As I replied the last time you went on this rant, look up the data you posted a link to. Check the size of the windmills that were decommissioned. There were just over 3200 of them. What the average capacity? 210 kw in round numbers. Just quickly scanning the installed data I saw one 8000 kw and a batch of 6000 kw but a lot in the 2-3000 kw range. Economics govern the decision. At what point is the investment a new windmill with many times the output worth replacing an existing lower output model?

Once again you use numbers (3200 decommissioned windmills) to make a case that isn't there. What's missing from this data is what happened to those windmills. Did they get sent to the junkyard? Did a salvage company sell them to a church in some backwater province? Did Vestas offer a trade in and used them for spare parts? We don't know from the data that is provided.

But the truth is that with every windfarm that is brought on line there is less use for coal and nuclear. In Colorado because of abundant wind and sun, it's cheaper to build new wind and solar capacity than it is to OPERATE current coal and nuclear plants. Wind and solar get cheaper because of economies of scale and plus they don't have to pay for fuel.

hunter

(38,310 posts)
18. If wind turbines could be bought as seeds that you could plant like trees...
Tue May 8, 2018, 12:33 PM
May 2018

... and they grew into giant 100 meter wind power turbines that lived a hundred years or more, you still haven't solved the problem of the wind not always blowing.

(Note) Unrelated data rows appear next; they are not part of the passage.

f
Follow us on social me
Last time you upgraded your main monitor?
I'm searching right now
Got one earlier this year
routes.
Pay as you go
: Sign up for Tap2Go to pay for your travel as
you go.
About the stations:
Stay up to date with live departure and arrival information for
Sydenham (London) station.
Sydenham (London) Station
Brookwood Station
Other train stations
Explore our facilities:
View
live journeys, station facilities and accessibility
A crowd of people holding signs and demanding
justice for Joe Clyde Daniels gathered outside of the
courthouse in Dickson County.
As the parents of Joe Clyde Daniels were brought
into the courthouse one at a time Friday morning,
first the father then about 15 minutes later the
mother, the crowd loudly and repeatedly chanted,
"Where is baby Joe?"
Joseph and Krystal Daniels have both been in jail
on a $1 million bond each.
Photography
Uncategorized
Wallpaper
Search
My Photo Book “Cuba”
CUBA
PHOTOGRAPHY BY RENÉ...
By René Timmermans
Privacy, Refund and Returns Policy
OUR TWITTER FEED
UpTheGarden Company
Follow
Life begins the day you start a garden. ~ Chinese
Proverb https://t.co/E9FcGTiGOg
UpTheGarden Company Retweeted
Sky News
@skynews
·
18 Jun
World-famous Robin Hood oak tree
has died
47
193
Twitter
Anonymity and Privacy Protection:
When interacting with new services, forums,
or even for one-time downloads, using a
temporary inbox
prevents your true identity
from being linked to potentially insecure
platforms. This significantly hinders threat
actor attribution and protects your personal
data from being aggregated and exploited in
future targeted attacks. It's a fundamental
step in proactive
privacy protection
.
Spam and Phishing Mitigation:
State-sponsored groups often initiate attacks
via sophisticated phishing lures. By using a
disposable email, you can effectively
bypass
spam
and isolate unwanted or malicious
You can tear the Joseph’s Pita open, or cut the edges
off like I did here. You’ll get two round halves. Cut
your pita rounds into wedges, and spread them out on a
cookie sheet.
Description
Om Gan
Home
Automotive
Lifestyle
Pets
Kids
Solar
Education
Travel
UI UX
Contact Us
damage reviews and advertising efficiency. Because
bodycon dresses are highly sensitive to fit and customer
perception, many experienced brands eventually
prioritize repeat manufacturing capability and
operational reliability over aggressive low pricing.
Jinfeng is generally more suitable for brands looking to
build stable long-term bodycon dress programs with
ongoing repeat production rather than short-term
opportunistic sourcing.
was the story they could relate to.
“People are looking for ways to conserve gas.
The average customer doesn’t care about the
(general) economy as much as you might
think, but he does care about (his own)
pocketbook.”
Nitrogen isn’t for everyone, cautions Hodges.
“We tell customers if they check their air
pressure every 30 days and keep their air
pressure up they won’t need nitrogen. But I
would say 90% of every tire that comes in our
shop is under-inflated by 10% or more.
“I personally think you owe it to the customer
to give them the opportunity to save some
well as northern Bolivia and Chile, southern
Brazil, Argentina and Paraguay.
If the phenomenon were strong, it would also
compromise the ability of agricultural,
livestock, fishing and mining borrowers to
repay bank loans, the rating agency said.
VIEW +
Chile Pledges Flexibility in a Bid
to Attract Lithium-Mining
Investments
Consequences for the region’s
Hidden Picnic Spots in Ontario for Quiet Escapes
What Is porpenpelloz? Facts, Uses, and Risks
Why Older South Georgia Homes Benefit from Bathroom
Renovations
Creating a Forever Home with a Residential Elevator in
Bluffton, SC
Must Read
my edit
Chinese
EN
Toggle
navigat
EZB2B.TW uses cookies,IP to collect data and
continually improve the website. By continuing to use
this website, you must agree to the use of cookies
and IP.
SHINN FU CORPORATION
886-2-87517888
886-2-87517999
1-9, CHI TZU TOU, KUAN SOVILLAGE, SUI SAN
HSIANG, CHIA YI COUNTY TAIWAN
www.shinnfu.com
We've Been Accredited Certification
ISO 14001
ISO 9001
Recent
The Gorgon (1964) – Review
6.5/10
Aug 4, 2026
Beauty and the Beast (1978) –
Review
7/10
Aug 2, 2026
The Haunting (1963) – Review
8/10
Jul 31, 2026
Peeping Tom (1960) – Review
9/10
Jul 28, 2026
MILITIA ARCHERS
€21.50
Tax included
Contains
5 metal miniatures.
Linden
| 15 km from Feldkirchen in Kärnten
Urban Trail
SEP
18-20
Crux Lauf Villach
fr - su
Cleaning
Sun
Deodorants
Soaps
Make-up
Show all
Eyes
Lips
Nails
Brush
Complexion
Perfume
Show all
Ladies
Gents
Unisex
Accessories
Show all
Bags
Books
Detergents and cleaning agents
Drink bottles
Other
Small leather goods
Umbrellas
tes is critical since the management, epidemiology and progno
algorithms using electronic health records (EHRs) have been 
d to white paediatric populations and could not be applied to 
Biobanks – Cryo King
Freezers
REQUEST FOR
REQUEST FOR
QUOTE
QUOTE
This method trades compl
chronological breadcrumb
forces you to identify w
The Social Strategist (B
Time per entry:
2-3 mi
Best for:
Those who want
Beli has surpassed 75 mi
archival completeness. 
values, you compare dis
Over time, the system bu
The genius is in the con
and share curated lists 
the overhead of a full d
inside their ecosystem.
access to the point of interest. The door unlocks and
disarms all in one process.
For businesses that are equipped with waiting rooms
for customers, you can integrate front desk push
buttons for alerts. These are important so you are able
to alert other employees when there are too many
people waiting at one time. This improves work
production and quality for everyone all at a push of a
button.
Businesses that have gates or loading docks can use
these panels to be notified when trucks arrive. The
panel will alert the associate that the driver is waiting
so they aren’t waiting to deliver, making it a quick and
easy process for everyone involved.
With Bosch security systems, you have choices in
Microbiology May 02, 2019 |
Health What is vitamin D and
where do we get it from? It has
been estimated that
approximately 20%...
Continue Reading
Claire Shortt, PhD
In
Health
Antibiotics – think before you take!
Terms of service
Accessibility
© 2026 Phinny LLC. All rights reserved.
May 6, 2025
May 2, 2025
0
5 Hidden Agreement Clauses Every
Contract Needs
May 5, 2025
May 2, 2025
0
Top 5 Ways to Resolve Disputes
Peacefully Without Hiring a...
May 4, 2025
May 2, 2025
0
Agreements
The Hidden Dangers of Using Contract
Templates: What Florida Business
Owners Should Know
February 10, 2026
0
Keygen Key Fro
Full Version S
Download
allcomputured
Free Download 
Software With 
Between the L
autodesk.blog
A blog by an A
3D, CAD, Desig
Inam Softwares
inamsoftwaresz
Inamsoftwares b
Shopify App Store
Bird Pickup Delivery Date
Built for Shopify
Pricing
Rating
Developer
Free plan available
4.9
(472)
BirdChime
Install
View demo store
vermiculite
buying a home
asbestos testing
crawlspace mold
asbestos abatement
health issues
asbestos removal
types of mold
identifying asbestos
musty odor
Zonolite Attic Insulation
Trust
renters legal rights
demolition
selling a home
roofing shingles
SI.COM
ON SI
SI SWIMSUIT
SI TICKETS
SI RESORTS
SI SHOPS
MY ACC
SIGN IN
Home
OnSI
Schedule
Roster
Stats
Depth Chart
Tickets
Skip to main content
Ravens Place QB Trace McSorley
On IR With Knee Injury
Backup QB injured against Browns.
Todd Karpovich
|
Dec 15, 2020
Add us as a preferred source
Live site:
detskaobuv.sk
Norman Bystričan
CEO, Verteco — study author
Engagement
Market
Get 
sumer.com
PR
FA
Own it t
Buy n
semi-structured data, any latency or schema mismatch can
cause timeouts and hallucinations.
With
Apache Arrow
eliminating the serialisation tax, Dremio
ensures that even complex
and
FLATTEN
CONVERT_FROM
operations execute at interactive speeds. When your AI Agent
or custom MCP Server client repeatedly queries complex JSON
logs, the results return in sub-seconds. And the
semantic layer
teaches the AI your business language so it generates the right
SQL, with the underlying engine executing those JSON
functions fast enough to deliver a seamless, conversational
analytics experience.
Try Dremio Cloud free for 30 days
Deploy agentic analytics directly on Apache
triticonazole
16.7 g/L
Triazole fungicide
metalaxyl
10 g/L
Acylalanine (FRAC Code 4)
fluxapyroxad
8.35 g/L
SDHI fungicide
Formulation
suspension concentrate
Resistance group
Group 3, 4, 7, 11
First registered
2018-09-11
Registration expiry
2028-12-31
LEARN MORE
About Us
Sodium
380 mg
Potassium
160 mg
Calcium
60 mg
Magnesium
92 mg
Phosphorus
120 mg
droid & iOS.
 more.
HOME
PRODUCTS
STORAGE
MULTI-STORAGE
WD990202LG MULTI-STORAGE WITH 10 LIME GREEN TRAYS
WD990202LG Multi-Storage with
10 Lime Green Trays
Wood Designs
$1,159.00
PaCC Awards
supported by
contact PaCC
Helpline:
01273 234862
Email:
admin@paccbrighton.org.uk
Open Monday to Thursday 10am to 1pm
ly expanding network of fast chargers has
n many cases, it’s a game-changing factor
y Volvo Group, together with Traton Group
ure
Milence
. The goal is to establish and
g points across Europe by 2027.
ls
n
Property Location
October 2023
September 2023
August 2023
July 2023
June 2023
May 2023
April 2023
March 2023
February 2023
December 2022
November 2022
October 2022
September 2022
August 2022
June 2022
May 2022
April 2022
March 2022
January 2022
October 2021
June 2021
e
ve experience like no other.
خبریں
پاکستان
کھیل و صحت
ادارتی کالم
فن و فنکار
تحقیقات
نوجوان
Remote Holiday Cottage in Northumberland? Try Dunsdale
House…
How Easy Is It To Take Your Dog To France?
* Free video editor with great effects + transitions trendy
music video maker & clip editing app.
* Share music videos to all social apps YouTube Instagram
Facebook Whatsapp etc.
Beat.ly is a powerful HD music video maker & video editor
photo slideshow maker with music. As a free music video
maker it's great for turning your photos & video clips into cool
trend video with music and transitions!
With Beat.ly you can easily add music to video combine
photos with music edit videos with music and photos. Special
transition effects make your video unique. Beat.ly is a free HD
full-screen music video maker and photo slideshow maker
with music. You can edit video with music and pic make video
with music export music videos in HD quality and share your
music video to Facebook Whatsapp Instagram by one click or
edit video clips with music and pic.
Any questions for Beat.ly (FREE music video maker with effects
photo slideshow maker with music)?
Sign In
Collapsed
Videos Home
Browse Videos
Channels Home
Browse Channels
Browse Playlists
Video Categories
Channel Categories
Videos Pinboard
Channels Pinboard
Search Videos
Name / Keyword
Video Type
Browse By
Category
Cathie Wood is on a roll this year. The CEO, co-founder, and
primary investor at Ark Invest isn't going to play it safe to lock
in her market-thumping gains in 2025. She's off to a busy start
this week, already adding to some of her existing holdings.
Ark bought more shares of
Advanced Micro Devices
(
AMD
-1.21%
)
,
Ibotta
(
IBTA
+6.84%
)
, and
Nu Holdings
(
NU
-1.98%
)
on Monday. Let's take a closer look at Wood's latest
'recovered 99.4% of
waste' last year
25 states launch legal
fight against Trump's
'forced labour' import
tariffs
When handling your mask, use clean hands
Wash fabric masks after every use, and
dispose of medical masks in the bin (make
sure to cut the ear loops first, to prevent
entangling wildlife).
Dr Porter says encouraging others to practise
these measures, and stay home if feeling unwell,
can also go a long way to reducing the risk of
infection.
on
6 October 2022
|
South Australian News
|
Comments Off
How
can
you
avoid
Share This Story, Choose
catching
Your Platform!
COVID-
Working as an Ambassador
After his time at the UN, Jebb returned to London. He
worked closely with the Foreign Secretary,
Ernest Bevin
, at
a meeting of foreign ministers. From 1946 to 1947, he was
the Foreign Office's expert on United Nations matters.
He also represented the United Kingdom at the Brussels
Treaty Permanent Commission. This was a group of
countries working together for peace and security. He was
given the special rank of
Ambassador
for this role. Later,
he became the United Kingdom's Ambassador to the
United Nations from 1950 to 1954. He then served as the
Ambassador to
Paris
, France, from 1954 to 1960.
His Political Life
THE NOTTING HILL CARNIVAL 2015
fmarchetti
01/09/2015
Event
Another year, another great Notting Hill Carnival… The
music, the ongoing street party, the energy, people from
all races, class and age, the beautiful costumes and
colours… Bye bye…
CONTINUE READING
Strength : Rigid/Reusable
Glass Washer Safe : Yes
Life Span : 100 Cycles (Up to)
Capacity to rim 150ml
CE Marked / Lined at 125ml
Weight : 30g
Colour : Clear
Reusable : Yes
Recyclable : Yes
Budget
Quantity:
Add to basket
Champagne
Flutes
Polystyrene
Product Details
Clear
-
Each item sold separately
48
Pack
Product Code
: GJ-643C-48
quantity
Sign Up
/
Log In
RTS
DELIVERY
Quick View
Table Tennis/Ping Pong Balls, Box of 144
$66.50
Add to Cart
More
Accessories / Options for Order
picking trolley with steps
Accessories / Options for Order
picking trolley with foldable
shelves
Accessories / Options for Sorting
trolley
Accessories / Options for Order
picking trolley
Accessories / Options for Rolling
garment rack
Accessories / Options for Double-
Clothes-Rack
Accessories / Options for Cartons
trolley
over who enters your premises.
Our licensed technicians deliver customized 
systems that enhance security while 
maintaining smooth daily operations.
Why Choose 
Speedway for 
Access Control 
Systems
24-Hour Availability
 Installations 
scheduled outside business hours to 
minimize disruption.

If we cut our current natural gas consumption by half, that's still not good enough

It's especially not good enough if these hybrid gas-wind systems "pay for themselves" and use of them expands throughout the human population, all 7.3 billion of us and growing. In that case gas use expands and we are still toast.

Wind isn't the answer you are looking for.



Finishline42

(1,091 posts)
19. The use of wind and solar increases the cost of coal and nat gas
Tue May 8, 2018, 01:09 PM
May 2018

When the wind blows and the sun shines and utility companies are using the electricity generated from windfarms and solar panels it decreases the use of coal, nuclear and nat gas. When you decrease the number of hours that those high cost plants are being used then the costs increase for when they are being used which will further widen the gap between the cost of operating them and building new wind and solar capacity. It's not the miracle solution you seem to expect but it does move us in the right direction.

Batteries are coming on line to fill need for unplanned interruption of coal and nuclear plants. Sure would be nice to know how much coal is being burned in standby plants not producing power right now but ready at a moments notice to do so.

hunter

(38,310 posts)
20. For grid applications battery capacity is measured in minutes.
Tue May 8, 2018, 02:21 PM
May 2018

Wind outages are measured in days and weeks.

And you missed my point entirely.

If you don't think everyone in the world deserves things like indoor plumbing, modern sewage treatment plants, and clean cooking appliances, just say so.

As it is, with or without wind turbines, the largest industrial projects on earth today involve the extraction and distribution of natural gas. And even so, the use of coal is expanding.

Wind power enthusiasts don't see the forest for the trees.

A society powered exclusively by wind, solar, and other "renewable" energy sources would look nothing like the consumer economy many affluent people now enjoy.